Poetisa de olhos azuis cristalinos, comportamento discreto, enorme desprendimento das questões materiais e avessa aos holofotes da mídia. Construiu com o poeta curitibano Paulo Leminski frutíferos laços de amizade. Residiram, na década de sessenta, no Edifício São Bernardo, centro da cidade. Vizinhos separados por paredes, unidos pela inspiração. Leminski, o grande incentivador da poetisa para continuar a composição de seus haicais, poemas curtos, caracterizados pela concisão e objetividade.

Helena, a pioneira do haicai, em seu livro Paisagem Interior (1941) apareceram os primeiros haicais publicados por uma mulher no Brasil. Em frases sucintas expressava a delicadeza de sua alma: “Quando sonho, sou outra. Inauguro-me.” “Deus dá a todos uma estrela. Uns fazem da estrela um sol. Outros nem conseguem vê-la.”

Morou com a irmã Olga, por mais de trinta anos, em um apartamento cuja janela avistava a Praça Rui Barbosa, no miolo de Curitiba e nas entranhas do movimentado terminal de ônibus. Helena faz parte da cidade e a cidade se nutre das palavras da senhora dos haicais. Acostumamos ouvir as citações nos momentos tristes ou alegres, em eventos, em discursos políticos, em qualquer situação cabem os seus versos. As singelas mensagens, desta senhora de cabelos brancos, conduzem à reflexão sobre o sentido da existência. Nos seus últimos anos quase não saía de casa, passava por dificuldades de locomoção. A receita da longevidade era simples, como a própria Helena: “A vida é muito linda. Se estou chegando aos noventa anos é porque tomo uma vitamina de carinho todos os dias.”

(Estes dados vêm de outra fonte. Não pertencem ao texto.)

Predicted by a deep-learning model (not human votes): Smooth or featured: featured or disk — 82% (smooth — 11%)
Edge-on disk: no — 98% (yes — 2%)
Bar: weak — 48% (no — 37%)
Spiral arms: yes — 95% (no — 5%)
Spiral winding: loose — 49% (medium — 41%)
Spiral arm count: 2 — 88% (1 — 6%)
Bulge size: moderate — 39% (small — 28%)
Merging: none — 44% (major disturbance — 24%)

Helena Kolody partiu numa noite de sábado, em fevereiro de 2004, aos noventa e um anos de uma vida dedicada à poesia e a sua especialidade, os poemas em gotas. Em 2012 completaria cem anos de idade. E por conta deste centenário somos agraciados com inúmeros eventos divulgando a sua obra. Helena partiu, mas deixou uma enorme herança para ser compartilhada, constituída pelo vigor de suas palavras.

Quando passo por aquela rua, no centro da cidade, a frase não está mais grafada, nem precisa, lembro toda vez ao olhar para o antigo prédio, ficou gravada na memória. Acredito que Helena não deu muita importância para a retirada do seu verso, pois com ela encontro a explicação: “Palavras são pássaros. Voaram! Não nos pertencem mais.”